Single by Coma_Cose
- Language: Italian
- Released: 12 February 2025
- Genre: Dance pop; new wave;
- Length: 3:14.
- Label: Warner
- Songwriters: Fausto Zanardelli; Francesca Mesiano; Antonio Filippelli; Gianmarco Manilardi;
- Producers: Antonio Filippelli; Gianmarco Manilardi;

Coma_Cose singles chronology
| "Posti vuoti" (2025) | "Cuoricini" (2025) | "La gelosia" (2025) |

Music video
- "Cuoricini" on YouTube

= Cuoricini =

2025 song by Coma_Cose

"Cuoricini" (/it/; ) is a 2025 song by Italian duo Coma_Cose, released by Warner on 12 February 2025. It competed in the Sanremo Music Festival 2025, finishing tenth.

== Composition ==
The song, written by the duo themselves with Antonio Filippelli and Gianmarco Manilardi, the latter also producers of the track, was described by the two artists in an interview with Billboard Italia; Mesiano said about the meaning:It is a song about relationship in the present day. Some more and some less, we are all victims of social media and the telephone. As much as I personally try to detach myself as much as possible and live in the present moment, I struggle, because we are all a bit succubus to that. The song is about being present. There's a line that says, "One couch, two phones, it's the grave of love"—you live together, you're always together, and you alienate yourself a little bit with your cell phone. It tells about us. It also treats the theme lightly, because the production is quite up, however, the lyrics collide with that. At first listen it may seem like a light piece to you, but the subject matter is also more hostile.

== Critics reception ==
Cuoricini received mixed reviews from specialized critics.

Andrea Laffranchi of Corriere della Sera was not particularly impressed with the song, believing that "after the reggaeton of Malavita another blow to their indie origins.

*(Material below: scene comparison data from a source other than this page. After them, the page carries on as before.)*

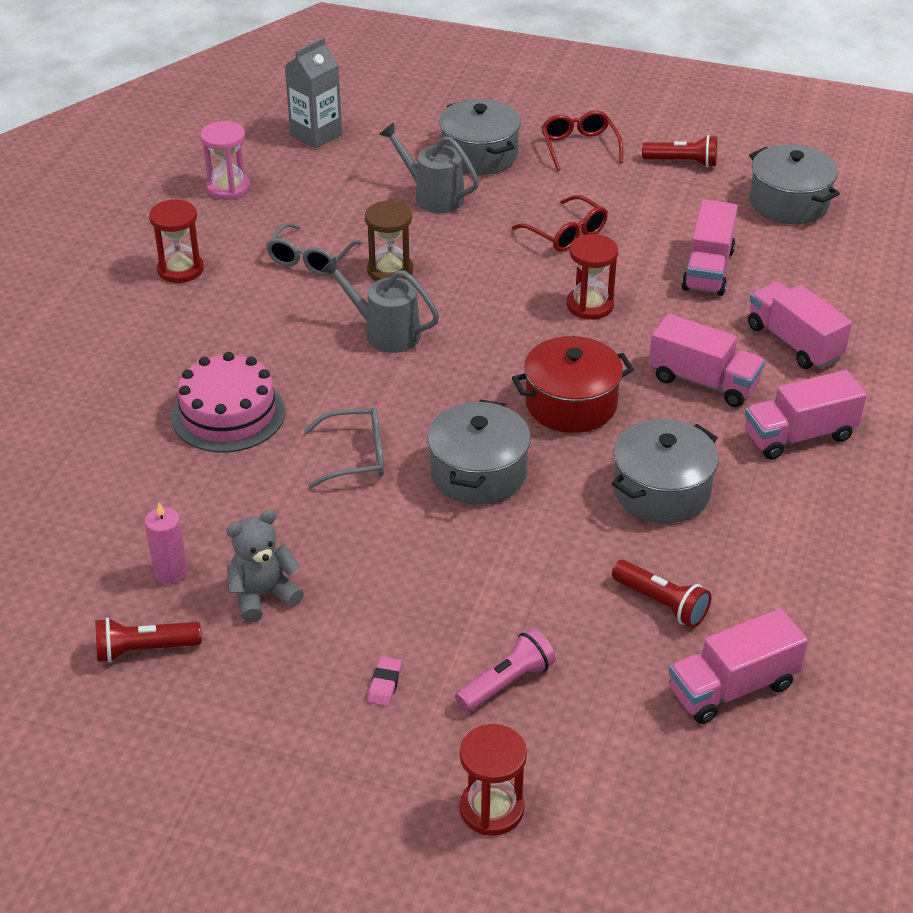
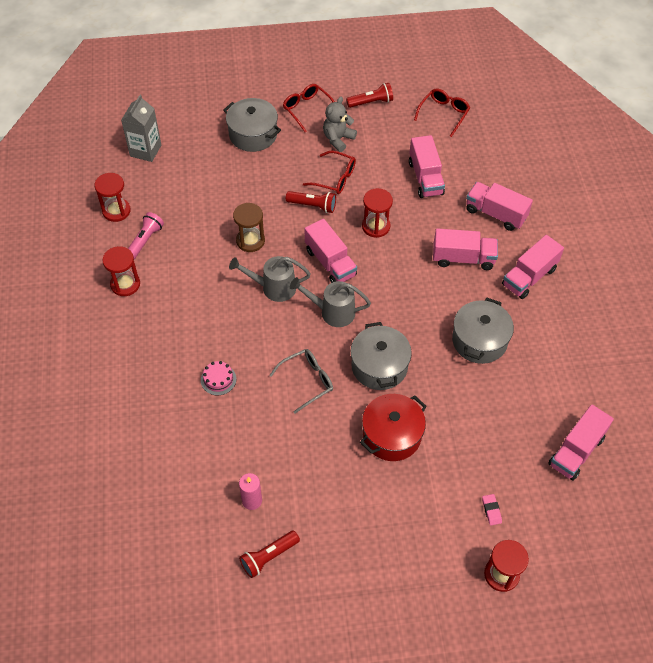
camera: 25 degrees left, 15 degrees up
pink cake [171,352,286,453] -> pink cake [201,361,236,395], size x0.51
pink hourglass [200,121,250,200] -> red hourglass [94,173,131,222]
grey teddy bear [226,510,304,623] -> grey teddy bear moved to [323,97,357,152]
grey glasses [266,223,362,276] -> none
pink eraser [367,657,402,707] -> pink eraser moved to [482,494,502,526]
grey watering can [379,122,479,213] -> grey watering can moved to [290,277,371,327]
pink flashlight [455,628,556,712] -> pink flashlight moved to [128,212,164,259]
red pot [512,336,634,433] -> red pot moved to [360,394,427,461]
red flashlight [612,560,711,628] -> red flashlight moved to [286,191,336,213]
grey pot [749,145,840,224] -> red glasses [414,89,470,137]
none -> pink truck [305,219,357,283]

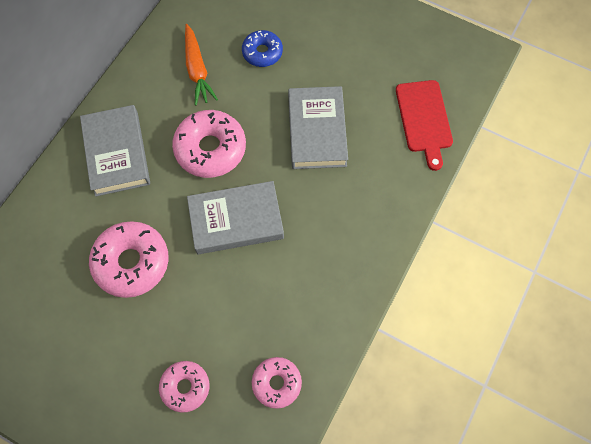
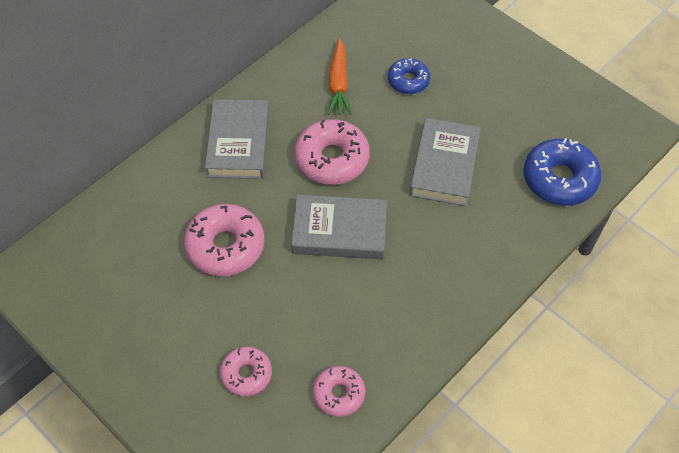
camera: 15 degrees right, 10 degrees down
red cutting board [396,80,453,171] -> blue donut [524,138,601,206]

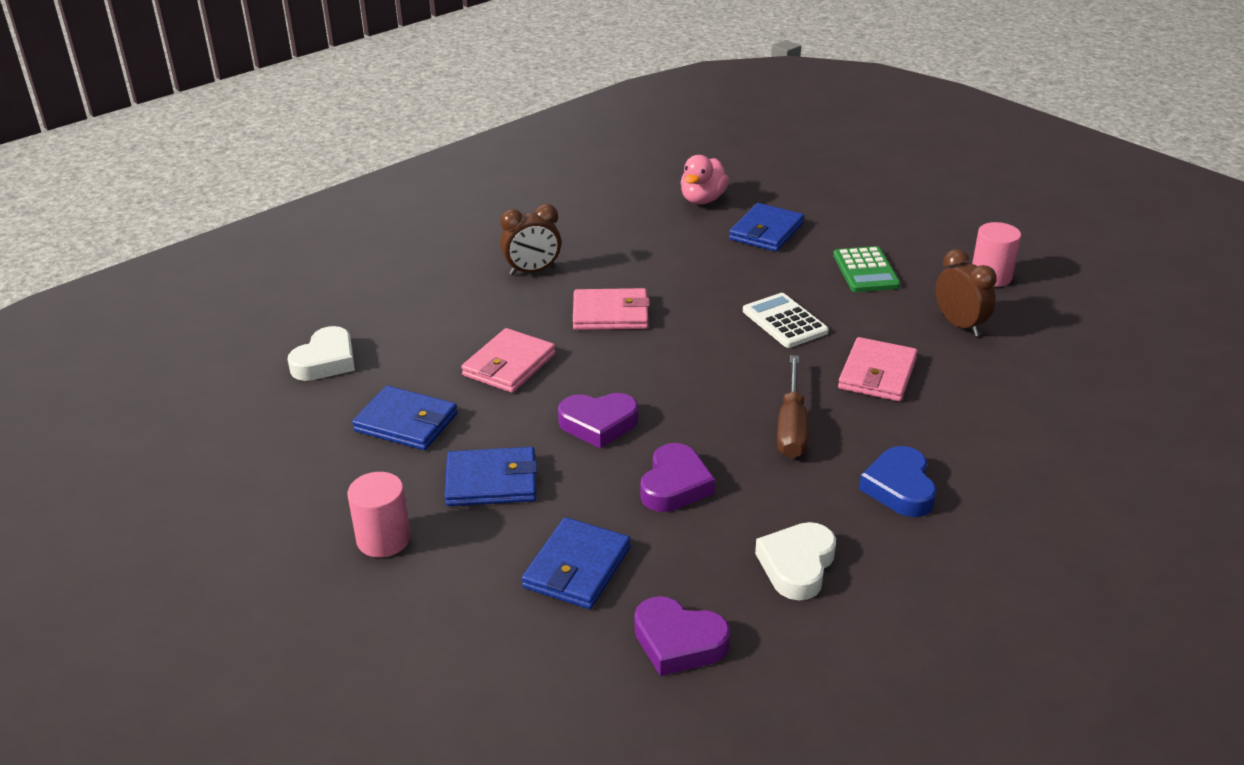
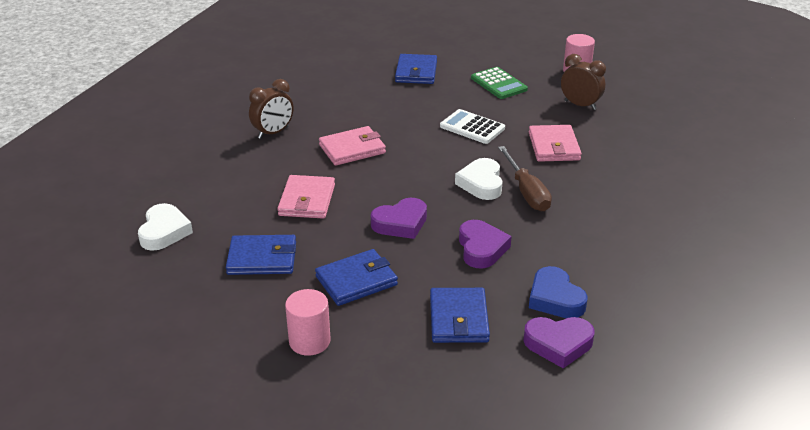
camera: 25 degrees left, 0 degrees up
pink duck [681,155,729,204] -> none
white heart [755,522,836,600] -> white heart moved to [455,158,503,200]
blue heart [859,446,936,517] -> blue heart moved to [529,266,587,318]

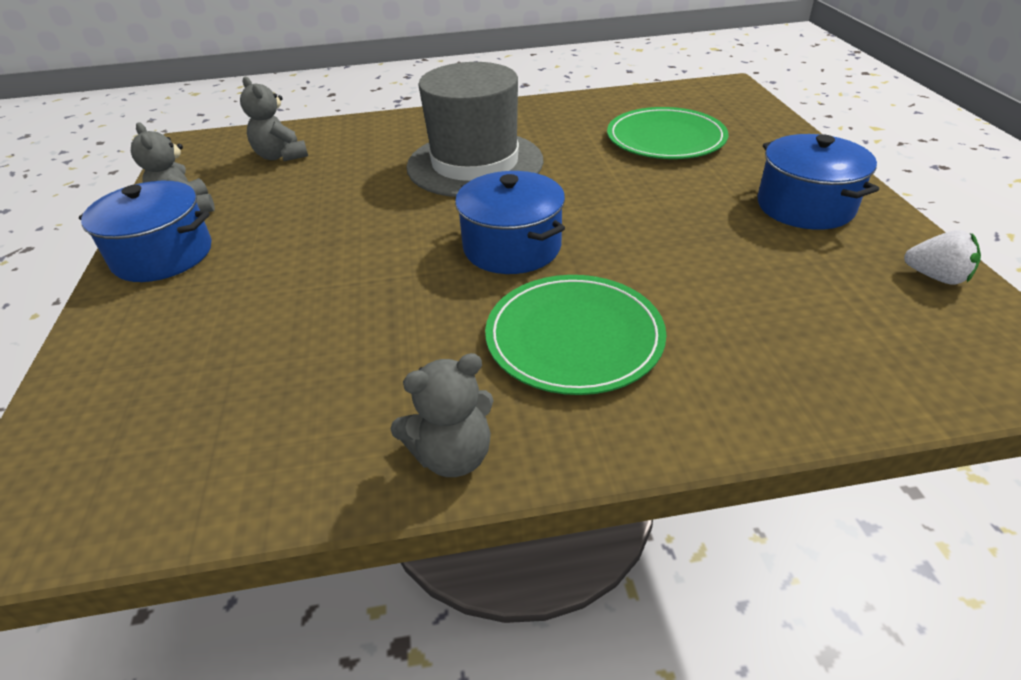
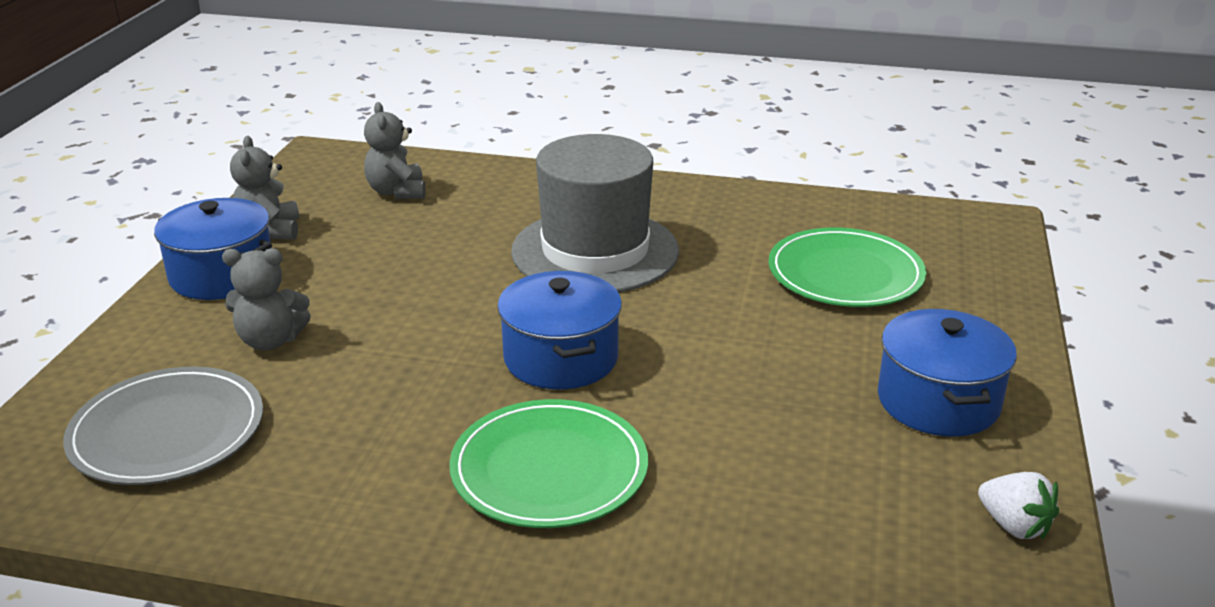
camera: 20 degrees right, 10 degrees down
grey teddy bear [390,353,494,477] -> grey teddy bear moved to [222,248,311,350]
none -> grey plate [63,367,263,485]

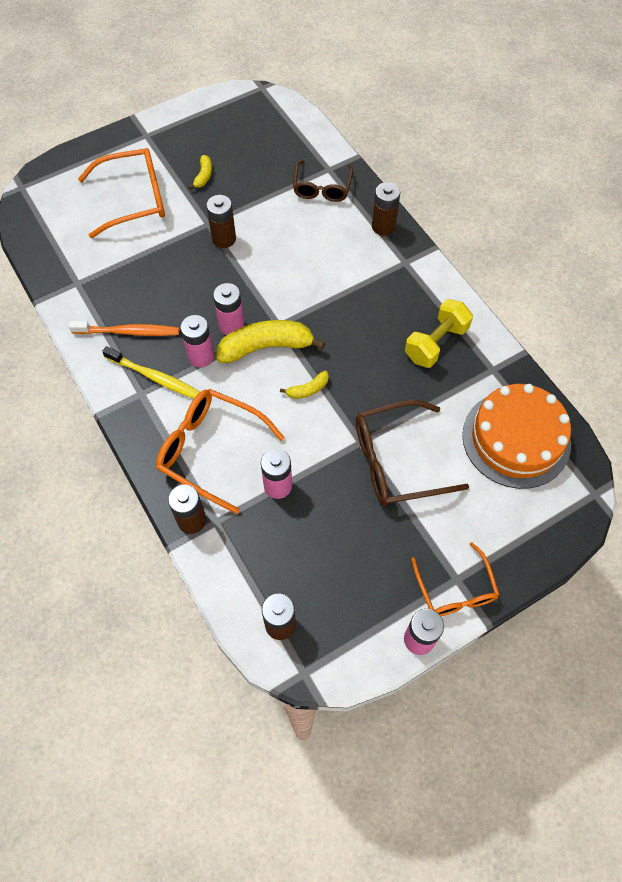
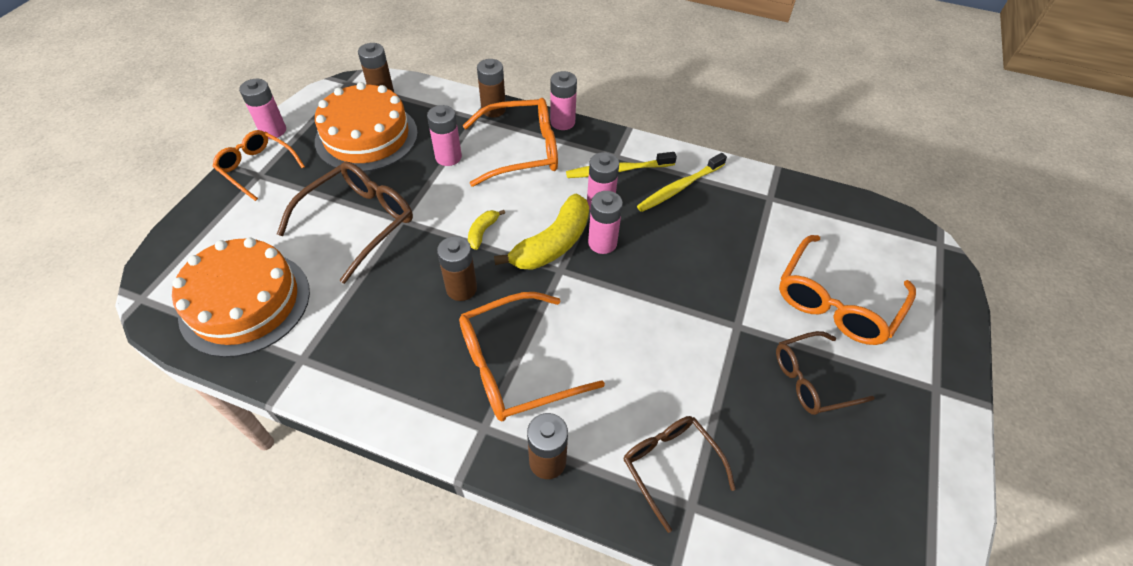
camera: 140 degrees right, 10 degrees down
orange toothbrush [69,321,179,336] -> yellow toothbrush [637,153,727,212]
yellow banana [189,155,212,190] -> brown glasses [776,331,874,415]
brown battery [206,195,236,248] -> brown battery moved to [437,236,477,301]
yellow dumbbell [405,299,473,368] -> none
none -> orange cake [315,82,418,172]
none -> orange glasses [459,292,605,421]
none -> pink battery [550,71,577,130]

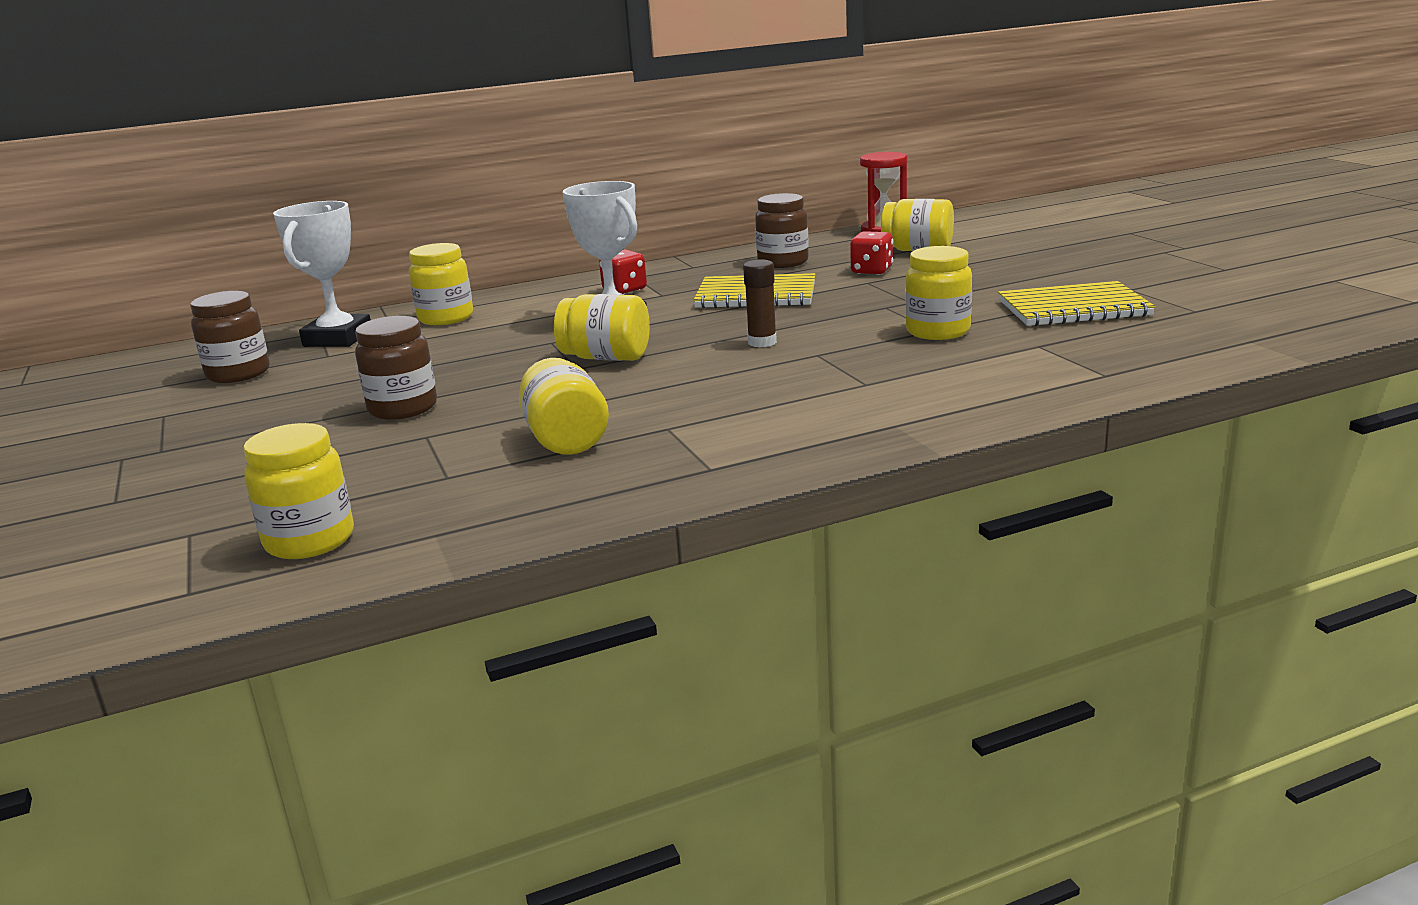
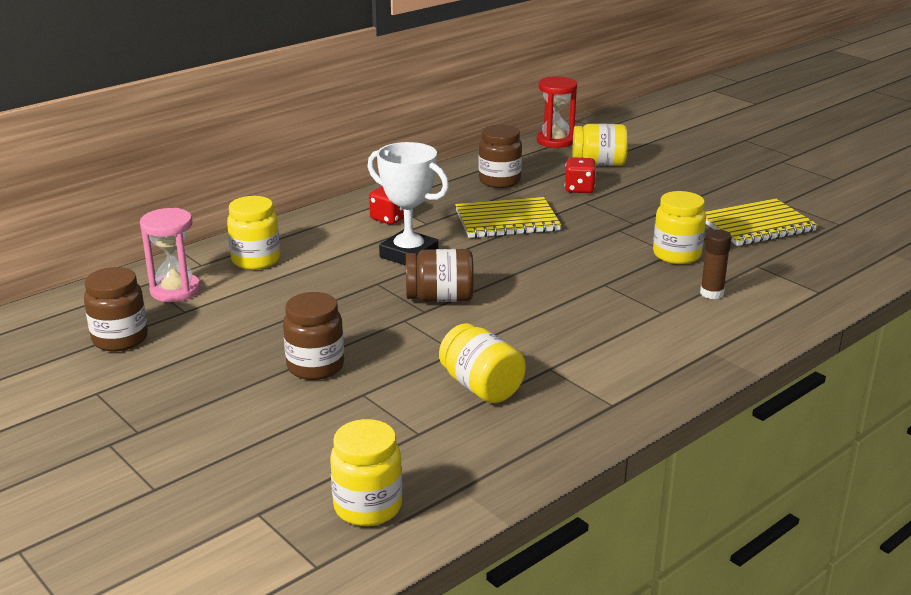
camera: 20 degrees left, 5 degrees up
white trophy [273,201,371,347] -> pink hourglass [140,208,200,302]
yellow jar [554,294,650,361] -> brown jar [406,249,474,302]
brown glue stick [743,259,777,347] -> brown glue stick moved to [700,229,732,299]

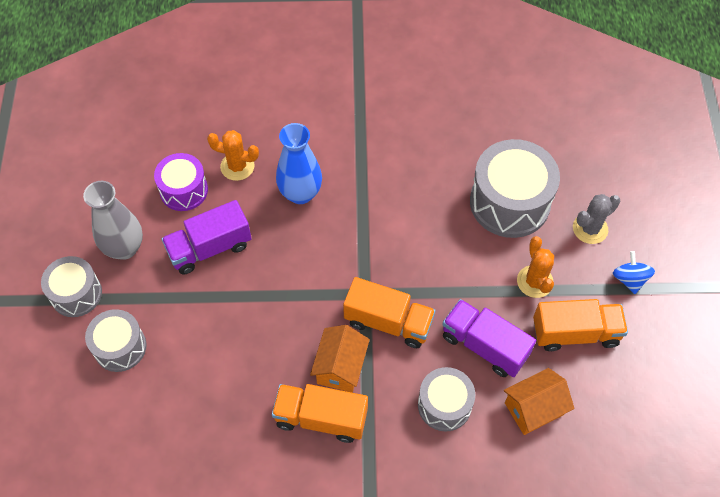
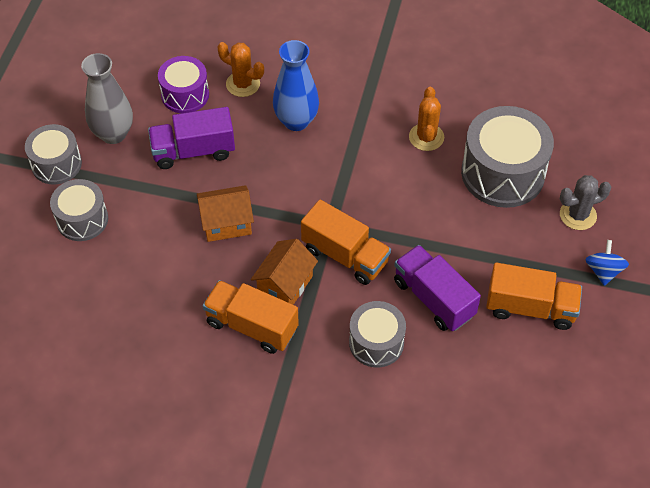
camera: 15 degrees right, 5 degrees down
orange house [504,368,575,435] -> orange house moved to [197,185,254,242]
orange cactus [517,236,554,298] -> orange cactus moved to [409,87,444,151]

They save themselves with the irony of the lyrics but the risk is that the pop drift will eat away at their uniqueness.". Similarly, Gianni Sibilla of Rockol wrote that in the sounds the song comes across as "a hyper-pop song that starts with straight bass drum", finding it produced to be a catchphrase, stating that "I honestly preferred them with the previous pop, a bit more refined". Claudia Rossi of Il Fatto Quotidiano associates the production with Donatella Rettore and Dargen D'Amico, describing the song as "a big, karaoke-esque, sad-killing mess".

==Music video==
A music video of "Cuoricini", directed by Fausto Lama himself, was released on 12 February 2025 via the duo's YouTube channel.

==Charts==

===Weekly charts===

Weekly chart performance for "Cuoricini"
| Chart (2025) | Peak position |
|---|---|
| Italy (FIMI) | 4 |
| Italy Airplay (EarOne) | 1 |
| Switzerland (Schweizer Hitparade) | 48 |

===Year-end charts===

Year-end chart performance for "Cuoricini"
| Chart (2025) | Position |
|---|---|
| Italy (FIMI) | 15 |

== Certifications ==

Certifications for "Cuoricini"
| Region | Certification | Certified units/sales |
| Italy (FIMI) | Platinum | 200,000^{‡} |
^{‡} Sales+streaming figures based on certification alone.